Among the 27 included studies, six studies had data available to assess the association of moderate alcohol consumption and all-cause mortality stratified by age (Table 3-2). There were two studies with data on persons less than 60 years of age, four studies with data on persons 60 years and older, and four studies that did not present stratified analyses. These studies contributed data to estimate the association of moderate alcohol consumption, compared to never consuming alcohol, on all-cause mortality stratified by age (Table 3-2).
Because of how alcohol consumption was assessed and/or categorized in the eight included studies that contributed to the overall estimate of association (Table 3-2 and Figure 3-2A), the comparison mainly reflected alcohol consumption toward the lower end of the range defined as moderate consumption versus never consuming alcohol. There were five studies (with data on six comparisons) that contributed to an overall analysis of the risk of all-cause mortality comparing higher to lower categories of alcohol consumption, where all categories were within the range of moderate alcohol consumption (Figure 3-3). For example, Daya et al. (2020) compared mortality risk in males who consumed 1.1–2.0 U.S. drinks/day to those who consumed ≤1 U.S. drink/day. The five studies with data for this analysis were determined to have “some concerns” about risk of bias, primarily due to confounding, and one study was at high risk of bias due concerns about both confounding and bias due to missing data (Table 3-3).

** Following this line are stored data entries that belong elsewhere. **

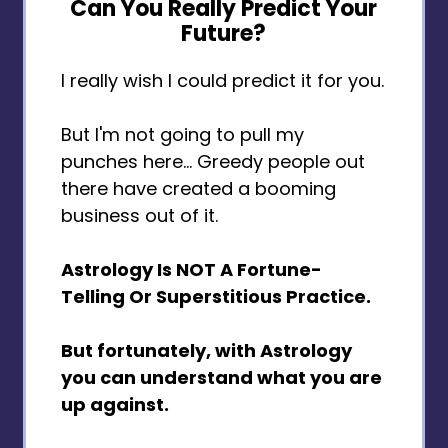
Can You Really Predict Your
Future?
I really wish I could predict it for you.
But I'm not going to pull my
punches here... Greedy people out
there have created a booming
business out of it.
Astrology Is NOT A Fortune-
Telling Or Superstitious Practice.
But fortunately, with Astrology
you can understand what you are
up against.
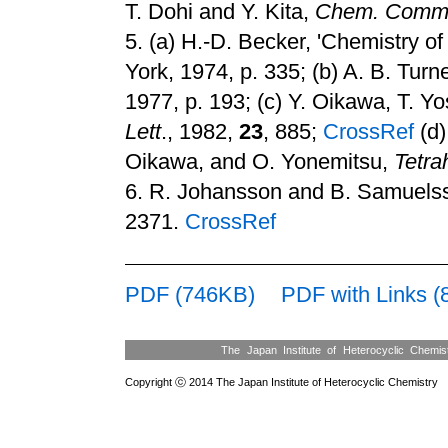
T. Dohi and Y. Kita,
Chem. Comm
5.
(a) H.-D. Becker, 'Chemistry 
York, 1974, p. 335
;
(b) A. B. Turn
1977, p. 193
;
(c) Y. Oikawa, T. Y
Lett
., 1982,
23
, 885
;
CrossRef
(d)
Oikawa, and O. Yonemitsu,
Tetra
6.
R. Johansson and B. Samuels
2371.
CrossRef
PDF (746KB)
PDF with Links 
The Japan Institute of Heterocyclic Chemi
Copyright ⓒ 2014 The Japan Institute of Heterocyclic Chemistry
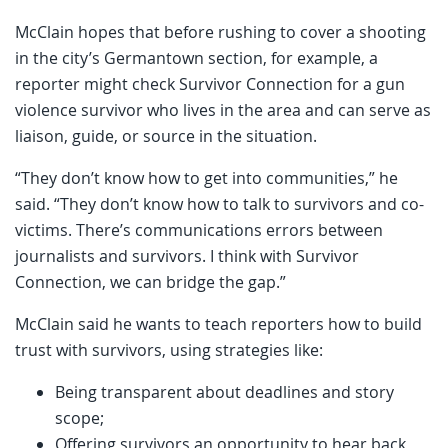
McClain hopes that before rushing to cover a shooting
in the city’s Germantown section, for example, a
reporter might check Survivor Connection for a gun
violence survivor who lives in the area and can serve as
liaison, guide, or source in the situation.
“They don’t know how to get into communities,” he
said. “They don’t know how to talk to survivors and co-
victims. There’s communications errors between
journalists and survivors. I think with Survivor
Connection, we can bridge the gap.”
McClain said he wants to teach reporters how to build
trust with survivors, using strategies like:
Being transparent about deadlines and story
scope;
Offering survivors an opportunity to hear back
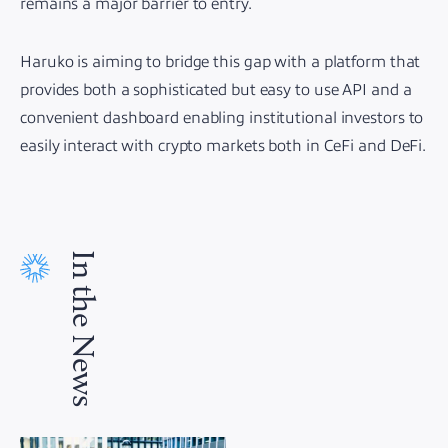
remains a major barrier to entry.
Haruko is aiming to bridge this gap with a platform that
provides both a sophisticated but easy to use API and a
convenient dashboard enabling institutional investors to
easily interact with crypto markets both in CeFi and DeFi.
In the News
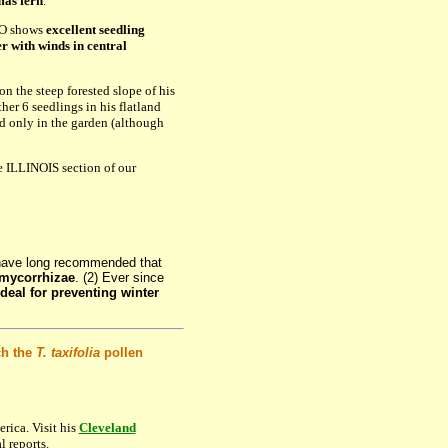
mas fern
.
TO shows
excellent seedling
er with winds in central
on the steep forested slope of his
her 6 seedlings in his flatland
d only in the garden (although
e ILLINOIS section of our
have long recommended that
 mycorrhizae
. (2) Ever since
deal for preventing winter
ch the
T. taxifolia
pollen
rica. Visit his
Cleveland
l reports.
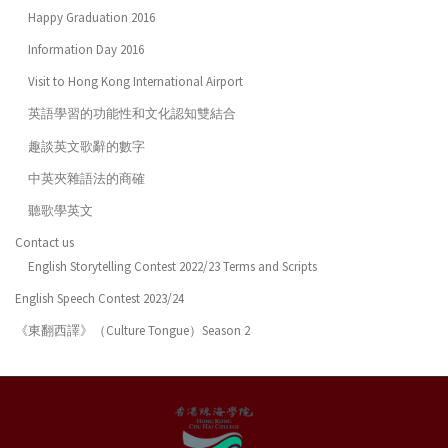
Happy Graduation 2016
Information Day 2016
Visit to Hong Kong International Airport
英語學習的功能性和文化認知雙結合
趣談英文歌辭的數字
中英夾雜語法的商確
聽歌學英文
Contact us
English Storytelling Contest 2022/23 Terms and Scripts
English Speech Contest 2023/24
《東翻西譯》（Culture Tongue）Season 2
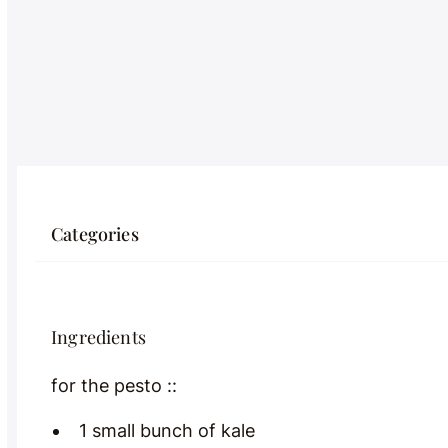
Categories
Ingredients
for the pesto ::
1 small bunch of kale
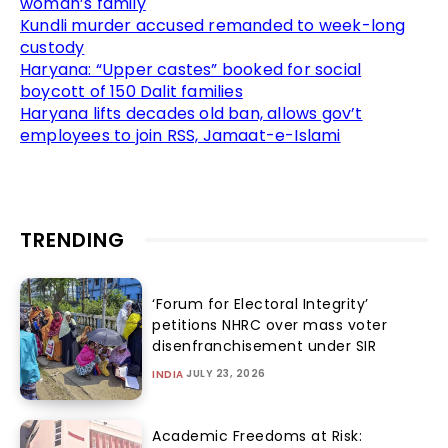
woman’s family
Kundli murder accused remanded to week-long
custody
Haryana: “Upper castes” booked for social
boycott of 150 Dalit families
Haryana lifts decades old ban, allows gov’t
employees to join RSS, Jamaat-e-Islami
TRENDING
‘Forum for Electoral Integrity’
petitions NHRC over mass voter
disenfranchisement under SIR
JULY 23, 2026
INDIA
Academic Freedoms at Risk:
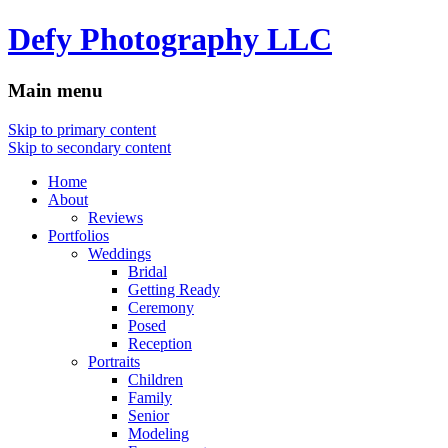
Defy Photography LLC
Main menu
Skip to primary content
Skip to secondary content
Home
About
Reviews
Portfolios
Weddings
Bridal
Getting Ready
Ceremony
Posed
Reception
Portraits
Children
Family
Senior
Modeling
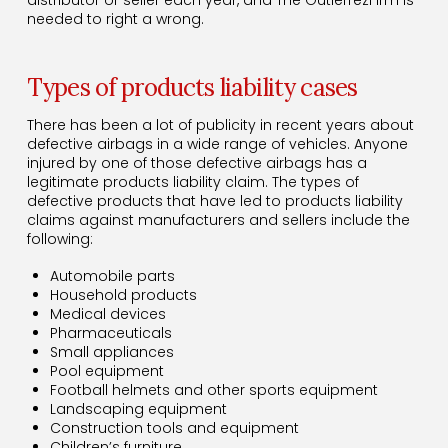
needed to right a wrong.
Types of products liability cases
There has been a lot of publicity in recent years about
defective airbags in a wide range of vehicles. Anyone
injured by one of those defective airbags has a
legitimate products liability claim. The types of
defective products that have led to products liability
claims against manufacturers and sellers include the
following:
Automobile parts
Household products
Medical devices
Pharmaceuticals
Small appliances
Pool equipment
Football helmets and other sports equipment
Landscaping equipment
Construction tools and equipment
Children’s furniture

Based on the results of the de novo systematic review, of studies published from 2019 to 2023, the committee concludes these results are consistent with prior DGAC reports, with an evidence grade of moderate
certainty for the overall finding summarized in Conclusion 3-1. Overall, the reports from 2010, 2015, and 2020 concluded that moderate alcohol consumption, compared to never consuming alcohol, is associated with a lower risk of all-cause mortality. The SR that supported the 2020 DGAC report, which reviewed studies published from 2010 to 2020, addressed the question of consuming alcohol at various levels compared to never consuming alcohol, and concluded, “Limited evidence suggests that low average alcohol consumption, particularly without binge drinking, is associated with a lower risk of all-cause mortality compared with never drinking alcohol” (DGAC, 2020).